The LiteRT CompiledModel API is available in Python, offering a high-level
interface for compiling and running TFLite models with the LiteRT runtime.
The following guide shows basic CPU inference with the CompiledModel Python
API.
Install the pip package
Install the LiteRT pip package in your Python environment:
pip install ai-edge-litert
Basic inference
Create CompiledModel
Create a compiled model from a .tflite file. The current Python wrapper
compiles for CPU by default.
from ai_edge_litert.compiled_model import CompiledModel
model = CompiledModel.from_file("mymodel.tflite")
You can also create a compiled model from an in-memory buffer:
from ai_edge_litert.compiled_model import CompiledModel
with open("mymodel.tflite", "rb") as f:
model = CompiledModel.from_buffer(f.read())
Create Input and Output Buffers
Create the necessary data structures (buffers) to hold the input data that you will feed into the model for inference, and the output data that the model produces after running inference.
signature_index = 0
input_buffers = model.create_input_buffers(signature_index)
output_buffers = model.create_output_buffers(signature_index)
The signature_index value of 0 selects the first signature in the model.
If you are using CPU memory, fill the inputs by writing NumPy arrays directly into the input buffers.
import numpy as np
input_data = np.array([[1.0, 2.0, 3.0, 4.0]], dtype=np.float32)
input_buffers[0].write(input_data)
Invoke the model
Providing the input and output buffers, run the model.

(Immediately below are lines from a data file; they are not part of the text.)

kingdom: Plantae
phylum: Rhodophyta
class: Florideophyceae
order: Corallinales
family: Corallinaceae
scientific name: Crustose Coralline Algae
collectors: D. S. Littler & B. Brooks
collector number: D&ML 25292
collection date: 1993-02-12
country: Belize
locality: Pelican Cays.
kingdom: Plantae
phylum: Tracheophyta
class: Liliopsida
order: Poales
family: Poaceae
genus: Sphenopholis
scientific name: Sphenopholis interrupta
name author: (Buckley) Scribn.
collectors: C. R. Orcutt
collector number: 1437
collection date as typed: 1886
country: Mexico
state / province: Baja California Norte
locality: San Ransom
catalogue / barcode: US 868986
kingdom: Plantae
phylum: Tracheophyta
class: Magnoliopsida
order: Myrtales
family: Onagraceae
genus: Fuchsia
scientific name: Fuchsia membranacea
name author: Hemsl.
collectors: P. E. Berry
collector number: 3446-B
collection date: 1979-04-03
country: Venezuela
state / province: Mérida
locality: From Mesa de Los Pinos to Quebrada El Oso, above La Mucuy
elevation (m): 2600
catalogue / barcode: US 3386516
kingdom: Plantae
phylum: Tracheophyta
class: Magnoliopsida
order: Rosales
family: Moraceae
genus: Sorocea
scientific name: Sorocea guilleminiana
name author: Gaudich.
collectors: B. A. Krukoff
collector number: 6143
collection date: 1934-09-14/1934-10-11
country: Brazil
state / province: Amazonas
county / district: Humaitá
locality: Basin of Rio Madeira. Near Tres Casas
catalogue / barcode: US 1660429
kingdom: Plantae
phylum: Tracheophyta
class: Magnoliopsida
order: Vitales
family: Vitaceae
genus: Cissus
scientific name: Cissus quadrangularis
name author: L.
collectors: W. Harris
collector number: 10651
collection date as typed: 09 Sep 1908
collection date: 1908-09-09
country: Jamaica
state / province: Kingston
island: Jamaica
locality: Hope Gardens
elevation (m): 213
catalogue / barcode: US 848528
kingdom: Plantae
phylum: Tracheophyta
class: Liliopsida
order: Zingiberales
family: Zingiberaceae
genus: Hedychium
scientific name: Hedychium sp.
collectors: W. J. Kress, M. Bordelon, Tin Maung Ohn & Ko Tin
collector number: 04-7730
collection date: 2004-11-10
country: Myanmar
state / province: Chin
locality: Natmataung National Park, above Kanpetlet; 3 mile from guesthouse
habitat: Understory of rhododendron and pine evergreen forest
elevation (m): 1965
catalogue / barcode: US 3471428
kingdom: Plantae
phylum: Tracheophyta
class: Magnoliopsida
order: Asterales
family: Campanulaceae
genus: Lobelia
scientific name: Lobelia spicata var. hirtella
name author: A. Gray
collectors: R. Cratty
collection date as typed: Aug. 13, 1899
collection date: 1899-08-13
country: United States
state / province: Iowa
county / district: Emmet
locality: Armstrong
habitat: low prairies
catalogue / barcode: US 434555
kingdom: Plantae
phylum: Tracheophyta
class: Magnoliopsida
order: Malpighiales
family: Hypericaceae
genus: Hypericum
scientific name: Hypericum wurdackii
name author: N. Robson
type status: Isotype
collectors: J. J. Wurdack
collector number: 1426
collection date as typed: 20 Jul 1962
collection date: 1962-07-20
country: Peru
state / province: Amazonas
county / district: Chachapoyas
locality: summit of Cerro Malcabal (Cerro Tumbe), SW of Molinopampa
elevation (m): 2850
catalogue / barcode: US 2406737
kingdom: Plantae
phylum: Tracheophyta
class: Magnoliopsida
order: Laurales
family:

model.run_by_index(signature_index, input_buffers, output_buffers)
Retrieve Outputs
Retrieve outputs by directly reading the model output from memory.
import numpy as np
# Replace num_elements with the size of your model's output tensor.
num_elements = 4
output_array = output_buffers[0].read(num_elements, np.float32)
Use TensorBuffer
LiteRT provides built-in support for I/O buffer interoperability through the
TensorBuffer API, which supports writing NumPy arrays (write) and reading
NumPy arrays (read). Supported dtypes are np.float32, np.int32, and
np.int8.
You can also create a buffer backed by existing host memory:
import numpy as np
from ai_edge_litert.tensor_buffer import TensorBuffer
input_array = np.array([[1.0, 2.0, 3.0, 4.0]], dtype=np.float32)
input_buffer = TensorBuffer.create_from_host_memory(input_array)
To run by signature name, first inspect the model signatures and then supply
maps from input/output names to TensorBuffer instances:
from ai_edge_litert.tensor_buffer import TensorBuffer
signatures = model.get_signature_list()
# Example signature structure:
# {"serving_default": {"inputs": ["input_0"], "outputs": ["output_0"]}}
input_buffer = TensorBuffer.create_from_host_memory(input_array)
output_buffer = model.create_output_buffer_by_name("serving_default", "output_0")
model.run_by_name(
"serving_default",
{"input_0": input_buffer},
{"output_0": output_buffer},
)
For a more complete view of how the TensorBuffer API is implemented, see the source code at TensorBuffer.